> **JOB**: For the entries below, how many lines include the word "bekendmaking"? Give the figure and nothing more.

> **DATA LISTING**:

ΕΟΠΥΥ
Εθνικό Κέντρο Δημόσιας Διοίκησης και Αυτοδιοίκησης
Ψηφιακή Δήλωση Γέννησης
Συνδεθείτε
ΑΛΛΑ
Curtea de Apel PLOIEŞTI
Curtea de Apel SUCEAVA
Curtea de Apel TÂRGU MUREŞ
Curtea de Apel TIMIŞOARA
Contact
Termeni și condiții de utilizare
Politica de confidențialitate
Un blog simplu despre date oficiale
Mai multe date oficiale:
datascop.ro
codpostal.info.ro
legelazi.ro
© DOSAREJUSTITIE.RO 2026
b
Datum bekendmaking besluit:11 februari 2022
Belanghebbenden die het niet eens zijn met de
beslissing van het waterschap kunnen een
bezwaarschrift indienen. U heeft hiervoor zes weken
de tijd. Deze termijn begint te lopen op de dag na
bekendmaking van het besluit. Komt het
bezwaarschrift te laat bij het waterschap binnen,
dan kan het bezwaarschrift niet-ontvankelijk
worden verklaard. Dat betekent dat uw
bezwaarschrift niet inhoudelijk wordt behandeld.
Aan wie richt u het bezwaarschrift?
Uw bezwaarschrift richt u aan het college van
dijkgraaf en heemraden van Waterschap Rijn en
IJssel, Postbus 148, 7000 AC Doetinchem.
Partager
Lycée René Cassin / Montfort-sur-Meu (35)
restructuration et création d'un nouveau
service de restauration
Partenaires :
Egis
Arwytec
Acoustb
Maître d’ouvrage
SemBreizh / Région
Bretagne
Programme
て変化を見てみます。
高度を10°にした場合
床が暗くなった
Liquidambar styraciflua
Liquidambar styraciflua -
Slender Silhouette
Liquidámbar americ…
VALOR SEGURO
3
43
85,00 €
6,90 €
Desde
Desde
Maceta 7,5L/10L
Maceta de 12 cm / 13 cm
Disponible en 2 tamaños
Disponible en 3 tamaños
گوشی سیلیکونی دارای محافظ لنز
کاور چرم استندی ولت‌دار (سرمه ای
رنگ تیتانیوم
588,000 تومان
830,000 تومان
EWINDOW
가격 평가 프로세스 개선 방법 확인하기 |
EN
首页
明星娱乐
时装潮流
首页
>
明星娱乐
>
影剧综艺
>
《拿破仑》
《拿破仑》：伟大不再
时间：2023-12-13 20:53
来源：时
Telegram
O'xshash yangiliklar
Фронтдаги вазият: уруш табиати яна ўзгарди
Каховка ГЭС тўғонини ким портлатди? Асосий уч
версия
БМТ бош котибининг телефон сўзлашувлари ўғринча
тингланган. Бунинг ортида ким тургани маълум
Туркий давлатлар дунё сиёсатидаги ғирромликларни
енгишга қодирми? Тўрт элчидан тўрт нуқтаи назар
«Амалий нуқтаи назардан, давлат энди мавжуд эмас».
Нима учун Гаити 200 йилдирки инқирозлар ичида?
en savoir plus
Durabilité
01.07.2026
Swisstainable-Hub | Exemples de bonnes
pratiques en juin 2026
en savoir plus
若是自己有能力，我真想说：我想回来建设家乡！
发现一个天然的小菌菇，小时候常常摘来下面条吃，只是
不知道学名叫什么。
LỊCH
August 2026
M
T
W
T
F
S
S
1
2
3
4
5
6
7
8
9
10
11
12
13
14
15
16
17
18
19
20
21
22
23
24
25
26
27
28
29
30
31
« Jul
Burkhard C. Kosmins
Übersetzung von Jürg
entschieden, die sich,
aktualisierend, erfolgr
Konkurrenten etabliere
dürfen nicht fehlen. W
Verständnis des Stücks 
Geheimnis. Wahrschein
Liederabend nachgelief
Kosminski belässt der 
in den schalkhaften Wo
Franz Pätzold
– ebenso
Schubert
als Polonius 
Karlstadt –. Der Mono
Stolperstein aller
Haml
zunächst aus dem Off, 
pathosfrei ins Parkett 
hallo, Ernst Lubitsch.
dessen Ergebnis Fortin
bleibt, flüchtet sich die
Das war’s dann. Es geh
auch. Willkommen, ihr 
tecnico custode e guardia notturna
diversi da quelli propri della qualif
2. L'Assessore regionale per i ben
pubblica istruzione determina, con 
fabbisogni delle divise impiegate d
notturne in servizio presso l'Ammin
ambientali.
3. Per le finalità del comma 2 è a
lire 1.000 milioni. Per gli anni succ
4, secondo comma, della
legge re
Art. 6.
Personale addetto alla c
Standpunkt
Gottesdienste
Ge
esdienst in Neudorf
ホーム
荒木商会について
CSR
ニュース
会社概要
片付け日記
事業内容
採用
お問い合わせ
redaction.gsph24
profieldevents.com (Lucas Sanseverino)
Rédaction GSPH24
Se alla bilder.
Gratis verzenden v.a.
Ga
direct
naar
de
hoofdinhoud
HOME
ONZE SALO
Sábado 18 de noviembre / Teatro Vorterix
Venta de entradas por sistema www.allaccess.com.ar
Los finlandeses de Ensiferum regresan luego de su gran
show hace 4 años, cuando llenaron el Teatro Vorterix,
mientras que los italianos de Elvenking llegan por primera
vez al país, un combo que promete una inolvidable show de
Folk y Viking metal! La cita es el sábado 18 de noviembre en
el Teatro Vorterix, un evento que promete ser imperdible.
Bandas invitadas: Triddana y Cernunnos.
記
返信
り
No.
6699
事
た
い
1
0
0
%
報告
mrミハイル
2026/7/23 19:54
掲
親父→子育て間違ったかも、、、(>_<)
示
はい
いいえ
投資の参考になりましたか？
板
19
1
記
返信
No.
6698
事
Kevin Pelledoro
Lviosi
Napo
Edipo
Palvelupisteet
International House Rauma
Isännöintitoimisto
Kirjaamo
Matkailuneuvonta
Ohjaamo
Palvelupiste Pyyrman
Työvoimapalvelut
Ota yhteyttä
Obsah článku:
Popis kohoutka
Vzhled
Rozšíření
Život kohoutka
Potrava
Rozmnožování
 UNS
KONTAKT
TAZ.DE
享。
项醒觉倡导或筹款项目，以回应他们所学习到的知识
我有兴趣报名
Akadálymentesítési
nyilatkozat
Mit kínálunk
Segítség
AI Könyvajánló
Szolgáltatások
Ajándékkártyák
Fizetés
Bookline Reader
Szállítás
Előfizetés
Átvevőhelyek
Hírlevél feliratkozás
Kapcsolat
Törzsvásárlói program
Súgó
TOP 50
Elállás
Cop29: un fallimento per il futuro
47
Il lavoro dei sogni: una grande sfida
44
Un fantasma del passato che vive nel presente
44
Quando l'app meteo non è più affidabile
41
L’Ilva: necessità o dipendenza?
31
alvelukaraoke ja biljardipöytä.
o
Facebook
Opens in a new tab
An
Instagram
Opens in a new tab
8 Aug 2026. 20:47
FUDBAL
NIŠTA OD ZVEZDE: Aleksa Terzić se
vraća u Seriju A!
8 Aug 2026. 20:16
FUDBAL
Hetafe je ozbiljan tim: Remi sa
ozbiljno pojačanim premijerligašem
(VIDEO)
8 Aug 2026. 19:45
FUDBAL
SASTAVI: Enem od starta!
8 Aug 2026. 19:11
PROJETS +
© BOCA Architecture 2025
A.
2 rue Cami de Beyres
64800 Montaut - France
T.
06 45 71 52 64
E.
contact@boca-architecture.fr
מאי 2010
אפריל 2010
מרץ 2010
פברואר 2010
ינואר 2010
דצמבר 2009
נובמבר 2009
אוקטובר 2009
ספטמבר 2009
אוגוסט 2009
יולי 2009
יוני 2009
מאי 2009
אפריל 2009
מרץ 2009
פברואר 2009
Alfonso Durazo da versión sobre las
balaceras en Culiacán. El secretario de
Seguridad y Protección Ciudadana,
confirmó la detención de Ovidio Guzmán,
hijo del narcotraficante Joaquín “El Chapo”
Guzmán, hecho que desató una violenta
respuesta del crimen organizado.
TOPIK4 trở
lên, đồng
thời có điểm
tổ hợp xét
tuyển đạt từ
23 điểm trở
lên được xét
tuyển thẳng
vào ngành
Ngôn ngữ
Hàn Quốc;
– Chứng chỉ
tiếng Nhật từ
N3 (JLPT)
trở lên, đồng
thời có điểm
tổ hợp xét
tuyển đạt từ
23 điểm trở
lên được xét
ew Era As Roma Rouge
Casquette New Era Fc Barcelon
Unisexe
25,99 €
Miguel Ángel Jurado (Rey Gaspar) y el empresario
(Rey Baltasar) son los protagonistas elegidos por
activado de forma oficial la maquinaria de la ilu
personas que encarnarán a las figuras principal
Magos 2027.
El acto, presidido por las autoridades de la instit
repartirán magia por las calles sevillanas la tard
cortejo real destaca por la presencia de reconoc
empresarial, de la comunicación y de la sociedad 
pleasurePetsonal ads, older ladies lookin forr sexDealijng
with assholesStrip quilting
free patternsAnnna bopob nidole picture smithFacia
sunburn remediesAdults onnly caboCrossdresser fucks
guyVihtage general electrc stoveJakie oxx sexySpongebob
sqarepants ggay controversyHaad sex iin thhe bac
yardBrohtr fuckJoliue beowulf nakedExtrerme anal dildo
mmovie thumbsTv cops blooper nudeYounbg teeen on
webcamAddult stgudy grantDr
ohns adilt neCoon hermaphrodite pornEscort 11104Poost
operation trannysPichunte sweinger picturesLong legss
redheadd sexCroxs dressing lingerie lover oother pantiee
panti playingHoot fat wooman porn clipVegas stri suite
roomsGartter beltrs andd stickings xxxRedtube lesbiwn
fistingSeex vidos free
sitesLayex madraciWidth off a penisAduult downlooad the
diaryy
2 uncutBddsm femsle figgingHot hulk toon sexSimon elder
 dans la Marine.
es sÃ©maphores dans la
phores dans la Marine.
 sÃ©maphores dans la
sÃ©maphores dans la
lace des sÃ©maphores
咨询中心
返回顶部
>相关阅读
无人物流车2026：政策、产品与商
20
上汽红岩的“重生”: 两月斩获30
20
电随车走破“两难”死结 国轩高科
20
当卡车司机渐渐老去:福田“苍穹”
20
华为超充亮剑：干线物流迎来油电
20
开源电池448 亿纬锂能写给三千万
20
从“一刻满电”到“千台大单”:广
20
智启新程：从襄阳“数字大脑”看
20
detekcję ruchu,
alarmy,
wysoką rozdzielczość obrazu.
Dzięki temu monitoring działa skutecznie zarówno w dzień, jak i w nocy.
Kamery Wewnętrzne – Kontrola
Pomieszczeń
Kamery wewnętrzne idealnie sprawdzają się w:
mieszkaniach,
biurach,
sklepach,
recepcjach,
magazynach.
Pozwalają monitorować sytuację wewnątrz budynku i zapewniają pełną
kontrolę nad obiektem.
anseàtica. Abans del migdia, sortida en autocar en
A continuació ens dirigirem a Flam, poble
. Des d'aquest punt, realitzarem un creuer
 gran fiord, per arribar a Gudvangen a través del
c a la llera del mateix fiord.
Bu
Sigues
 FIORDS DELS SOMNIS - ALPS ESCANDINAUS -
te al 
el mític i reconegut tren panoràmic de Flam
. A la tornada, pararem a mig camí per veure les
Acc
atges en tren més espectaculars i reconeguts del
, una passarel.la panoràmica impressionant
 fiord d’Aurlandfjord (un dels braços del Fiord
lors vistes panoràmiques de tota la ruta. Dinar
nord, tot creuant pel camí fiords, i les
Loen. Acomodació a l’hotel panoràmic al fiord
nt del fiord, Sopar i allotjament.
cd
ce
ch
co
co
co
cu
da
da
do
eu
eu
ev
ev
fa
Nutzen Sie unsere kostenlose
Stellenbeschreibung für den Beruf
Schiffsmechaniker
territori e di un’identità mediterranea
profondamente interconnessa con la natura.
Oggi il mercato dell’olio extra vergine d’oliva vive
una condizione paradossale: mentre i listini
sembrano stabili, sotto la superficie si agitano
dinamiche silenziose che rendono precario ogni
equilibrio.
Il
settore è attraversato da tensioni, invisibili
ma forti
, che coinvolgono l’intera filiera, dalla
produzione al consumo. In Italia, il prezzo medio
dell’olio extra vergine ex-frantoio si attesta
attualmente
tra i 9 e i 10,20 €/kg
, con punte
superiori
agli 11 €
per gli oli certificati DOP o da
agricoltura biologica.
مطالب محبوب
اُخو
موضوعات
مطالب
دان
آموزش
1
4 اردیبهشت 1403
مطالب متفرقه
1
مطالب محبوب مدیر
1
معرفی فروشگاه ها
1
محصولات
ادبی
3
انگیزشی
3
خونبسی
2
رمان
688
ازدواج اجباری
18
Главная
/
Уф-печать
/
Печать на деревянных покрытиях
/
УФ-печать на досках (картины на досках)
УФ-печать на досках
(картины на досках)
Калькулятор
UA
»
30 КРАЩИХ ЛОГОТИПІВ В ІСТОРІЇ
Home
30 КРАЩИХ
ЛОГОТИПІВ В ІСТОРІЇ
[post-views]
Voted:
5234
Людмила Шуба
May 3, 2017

> **EXERCISE ANSWER**: 2